– Nie twoja sprawa – prychnął tamten.
– A masz coś co jest moją sprawą? – westchnął Diego.
– Może – Drobny stwór zaczął oglądać się w lustrze stojącym w rogu izby. Poruszał długim ogonem, jakby sprawdzał, czy nadal go ma. – Jesteś człowiekiem, więc ciężko ci będzie zrozumieć.
– Chcesz się założyć?
– Może nie dzisiaj. Dzisiaj chciałem ci tylko oddać twoje miedziaki. Jeśli się okaże, że to ciebie szukam, wrócę. Jeśli nie, już mnie nie zobaczysz – wyjaśnił, licząc przy tym pióra na swoim pióropuszu.

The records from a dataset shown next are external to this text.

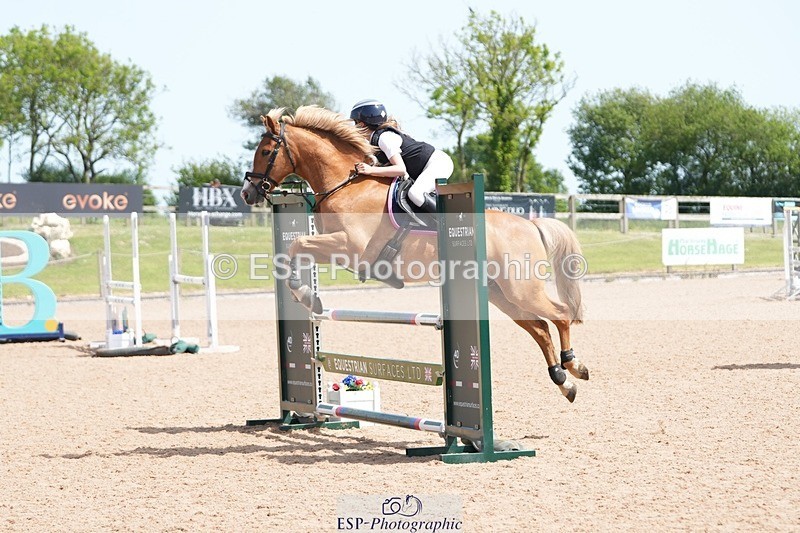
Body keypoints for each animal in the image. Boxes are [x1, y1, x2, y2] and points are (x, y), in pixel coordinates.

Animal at [241, 106, 589, 402]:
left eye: (266, 152)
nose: (247, 193)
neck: (345, 186)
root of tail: (529, 224)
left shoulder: (350, 247)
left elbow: (298, 245)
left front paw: (306, 295)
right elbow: (295, 250)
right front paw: (307, 295)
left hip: (520, 288)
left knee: (559, 314)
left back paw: (574, 365)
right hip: (500, 293)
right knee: (540, 328)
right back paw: (564, 381)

Diego pokiwał głową. Nie rozumiał wszystkich elementów historii nowego znajomego, ale to ostatnie zrozumiał. Wyciągnął kartkę papieru i zaczął pisać.
– Co ty robisz? – zdziwił się drobny-dwunogi.
– Zapisuję, żeby nie zapomnieć.
– Uhu, widzę lubisz marnować energię – podsumował.
Diego pokręcił z pobłażaniem głową nad zachowaniem swojego gościa. Skończywszy zapisywać, wstał i zapytał:
– Napijesz się czegoś?
– Typowy człowiek. Tak, byle nie było zrobione z liści herbaty. Wypiję cokolwiek innego.
Diego rozejrzał się po swojej izbie. Przejechał wzrokiem po półkach, licząc, że znajdzie tam coś, co zadowoli drobnego-dwunogiego. Niestety, znalazł tylko dwa rodzaje herbaty.
– Tia... To może...
– Zawsze możesz mi zaproponować deszczówkę – rzucił uszczypliwie stwór.
Diego zaśmiał się. Tymczasem jego gość popatrzył na niego jak na idiotę.